Professor Kevin Willmott, the second professor to attract attention for the practice, told The University Daily Kansan that the new campus-carry law, which went into effect July 1, will “obstruct the free flow of ideas on college campuses.”
“Try to forget that I’m wearing a vest, and I’ll try to forget that you could be packing a .44 magnum,” Willmott remarked, saying the “disturbing part of the policy” for him is that the law allows “concealed” firearms.
“It’s kind of a don’t ask, don’t tell kind of a policy, and so, you’re just kind of expected to forget that they’re probably there. And in that sense, you’re kind of living in a lie,” he said.
Willmot even suggested that the new policy will turn the school into a “war zone,” a characterization he plans to highlight by wearing a bulletproof vest.
“They don’t want it to be visible, because if it was visible, if everybody was walking around with a bulletproof vest on, people would say, ‘Oh my God, is this a warzone?
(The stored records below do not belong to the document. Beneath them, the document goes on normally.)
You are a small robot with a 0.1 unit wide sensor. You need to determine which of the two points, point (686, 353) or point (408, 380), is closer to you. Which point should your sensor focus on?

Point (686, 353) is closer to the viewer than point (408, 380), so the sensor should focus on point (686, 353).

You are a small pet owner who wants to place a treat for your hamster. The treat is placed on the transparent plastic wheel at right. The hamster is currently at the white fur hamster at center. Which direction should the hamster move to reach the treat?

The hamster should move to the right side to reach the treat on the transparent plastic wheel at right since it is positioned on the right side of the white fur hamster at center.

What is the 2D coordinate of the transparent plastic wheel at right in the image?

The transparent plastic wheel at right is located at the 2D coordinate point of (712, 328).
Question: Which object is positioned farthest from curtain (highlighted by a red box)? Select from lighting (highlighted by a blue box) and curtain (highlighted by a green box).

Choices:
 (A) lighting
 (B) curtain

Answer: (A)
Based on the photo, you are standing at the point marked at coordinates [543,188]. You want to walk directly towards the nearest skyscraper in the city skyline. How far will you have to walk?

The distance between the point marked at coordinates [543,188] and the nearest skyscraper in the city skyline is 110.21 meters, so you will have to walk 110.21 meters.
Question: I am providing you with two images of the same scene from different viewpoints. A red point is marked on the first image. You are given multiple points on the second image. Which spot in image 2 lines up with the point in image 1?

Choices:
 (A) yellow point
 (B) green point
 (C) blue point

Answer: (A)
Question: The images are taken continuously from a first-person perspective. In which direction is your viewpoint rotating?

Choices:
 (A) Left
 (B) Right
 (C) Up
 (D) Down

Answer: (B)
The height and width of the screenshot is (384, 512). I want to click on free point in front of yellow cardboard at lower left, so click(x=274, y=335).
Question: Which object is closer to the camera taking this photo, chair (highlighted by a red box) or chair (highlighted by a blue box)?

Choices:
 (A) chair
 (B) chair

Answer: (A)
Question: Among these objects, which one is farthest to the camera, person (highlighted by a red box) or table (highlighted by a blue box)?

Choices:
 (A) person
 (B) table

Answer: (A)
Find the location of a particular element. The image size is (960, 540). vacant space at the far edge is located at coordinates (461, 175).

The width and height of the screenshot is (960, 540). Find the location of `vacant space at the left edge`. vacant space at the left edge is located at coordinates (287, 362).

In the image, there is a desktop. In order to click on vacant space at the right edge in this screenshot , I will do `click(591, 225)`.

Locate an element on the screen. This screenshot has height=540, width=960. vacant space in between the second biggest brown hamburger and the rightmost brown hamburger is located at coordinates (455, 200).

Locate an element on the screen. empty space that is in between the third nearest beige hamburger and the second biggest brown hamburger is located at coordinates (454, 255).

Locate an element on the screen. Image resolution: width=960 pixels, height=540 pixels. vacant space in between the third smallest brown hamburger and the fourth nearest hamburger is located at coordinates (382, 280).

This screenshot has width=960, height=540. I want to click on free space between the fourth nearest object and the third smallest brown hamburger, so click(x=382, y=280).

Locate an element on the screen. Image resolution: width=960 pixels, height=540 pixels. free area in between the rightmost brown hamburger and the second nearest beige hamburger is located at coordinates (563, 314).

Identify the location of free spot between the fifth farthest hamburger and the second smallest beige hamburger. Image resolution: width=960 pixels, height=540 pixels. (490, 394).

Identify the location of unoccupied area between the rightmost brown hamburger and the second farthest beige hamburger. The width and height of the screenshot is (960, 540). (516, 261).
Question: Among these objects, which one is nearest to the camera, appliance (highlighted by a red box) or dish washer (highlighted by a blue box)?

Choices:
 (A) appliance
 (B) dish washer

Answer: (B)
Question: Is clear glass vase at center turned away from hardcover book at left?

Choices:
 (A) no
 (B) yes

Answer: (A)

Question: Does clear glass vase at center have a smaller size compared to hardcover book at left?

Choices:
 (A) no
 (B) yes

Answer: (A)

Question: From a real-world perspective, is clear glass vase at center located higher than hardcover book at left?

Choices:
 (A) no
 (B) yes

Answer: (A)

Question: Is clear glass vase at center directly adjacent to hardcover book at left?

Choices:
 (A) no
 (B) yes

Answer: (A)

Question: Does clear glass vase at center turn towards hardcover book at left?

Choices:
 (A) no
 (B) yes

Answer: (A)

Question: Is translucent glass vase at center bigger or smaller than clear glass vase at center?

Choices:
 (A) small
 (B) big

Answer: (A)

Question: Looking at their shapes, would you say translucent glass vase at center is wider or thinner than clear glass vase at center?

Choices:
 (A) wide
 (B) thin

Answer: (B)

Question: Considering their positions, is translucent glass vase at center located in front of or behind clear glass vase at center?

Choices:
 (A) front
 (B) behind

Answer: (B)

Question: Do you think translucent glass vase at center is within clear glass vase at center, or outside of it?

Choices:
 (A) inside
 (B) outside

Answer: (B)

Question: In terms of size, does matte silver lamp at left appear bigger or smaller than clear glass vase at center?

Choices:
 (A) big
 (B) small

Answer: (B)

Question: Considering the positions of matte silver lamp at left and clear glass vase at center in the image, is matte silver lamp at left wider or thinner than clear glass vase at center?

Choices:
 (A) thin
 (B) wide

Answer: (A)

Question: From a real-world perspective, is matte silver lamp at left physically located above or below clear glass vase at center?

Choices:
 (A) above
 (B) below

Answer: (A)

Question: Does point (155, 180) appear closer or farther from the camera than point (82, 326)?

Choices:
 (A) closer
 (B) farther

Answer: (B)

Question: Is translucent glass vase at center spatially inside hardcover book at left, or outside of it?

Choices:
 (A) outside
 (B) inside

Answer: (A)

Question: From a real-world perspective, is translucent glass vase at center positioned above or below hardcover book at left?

What’s going on here?’ And yes, it is a war zone,” he explained, saying the policy “just puts a damper on free speech for everyone.”
However, The university already has a “red” free speech rating from the Foundation for Individual Rights in Education (FIRE), meaning that it has one or more policies that directly restrict free speech.
Conservative student Garrett Miller told Campus Reform that Willmott’s claims are “borderline ludicrous,” pointing to the fact that the campus already has restrictive free-speech policies.
Miller went on to poke fun at Willmott’s use of a .44 magnum in his hypothetical, noting that he “should have done research on what handguns are generally used for concealed carry” because “any gun expert will tell you that a .44 is not recommended for conceal carry due to the fact that a .44 is too bulky due to the size of the barrel and grip.”
Meanwhile, Dylan Jones, chairman of the school’s College Republicans chapter, would like to know why Willmott “believes that a responsible and lawful gun holder is more likely to use his weapon to commit an act of violence as opposed to a criminal.”
Many students and faculty at the university have protested the new law, Willmott noted in his interview with the paper, urging the Board of Regents to keep the school gun-free.
“Students are scared, professors are scared,” Willmott concluded. “I think even the administration is frustrated and feeling a little helpless right now.”